What to produce:
Go through the material line by line and tally those containing the string "coffee". Only the tally is wanted.

Supplied material:
****************************************

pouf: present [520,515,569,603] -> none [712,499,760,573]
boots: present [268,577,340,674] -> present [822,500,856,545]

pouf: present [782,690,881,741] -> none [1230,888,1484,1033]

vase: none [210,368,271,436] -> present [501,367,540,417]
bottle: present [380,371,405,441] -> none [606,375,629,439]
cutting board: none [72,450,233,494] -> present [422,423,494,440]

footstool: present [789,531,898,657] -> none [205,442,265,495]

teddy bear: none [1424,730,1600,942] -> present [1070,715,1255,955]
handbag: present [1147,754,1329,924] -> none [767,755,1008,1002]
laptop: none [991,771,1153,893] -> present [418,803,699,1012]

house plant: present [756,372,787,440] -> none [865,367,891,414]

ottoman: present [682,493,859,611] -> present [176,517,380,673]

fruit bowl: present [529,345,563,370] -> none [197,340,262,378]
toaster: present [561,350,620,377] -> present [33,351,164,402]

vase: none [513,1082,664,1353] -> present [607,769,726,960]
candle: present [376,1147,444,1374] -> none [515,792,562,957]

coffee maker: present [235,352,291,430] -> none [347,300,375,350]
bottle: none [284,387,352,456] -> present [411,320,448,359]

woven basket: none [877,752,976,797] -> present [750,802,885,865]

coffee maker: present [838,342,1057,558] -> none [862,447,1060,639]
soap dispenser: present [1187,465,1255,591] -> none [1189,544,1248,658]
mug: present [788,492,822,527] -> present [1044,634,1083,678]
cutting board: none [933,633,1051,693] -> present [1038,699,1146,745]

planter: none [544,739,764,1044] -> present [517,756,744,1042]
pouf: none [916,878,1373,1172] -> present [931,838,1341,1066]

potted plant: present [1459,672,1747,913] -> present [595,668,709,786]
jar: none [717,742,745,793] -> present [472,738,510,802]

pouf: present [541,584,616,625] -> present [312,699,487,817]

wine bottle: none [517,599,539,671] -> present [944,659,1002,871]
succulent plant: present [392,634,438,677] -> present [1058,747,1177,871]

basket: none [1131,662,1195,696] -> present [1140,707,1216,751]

****************************************

Task output:
2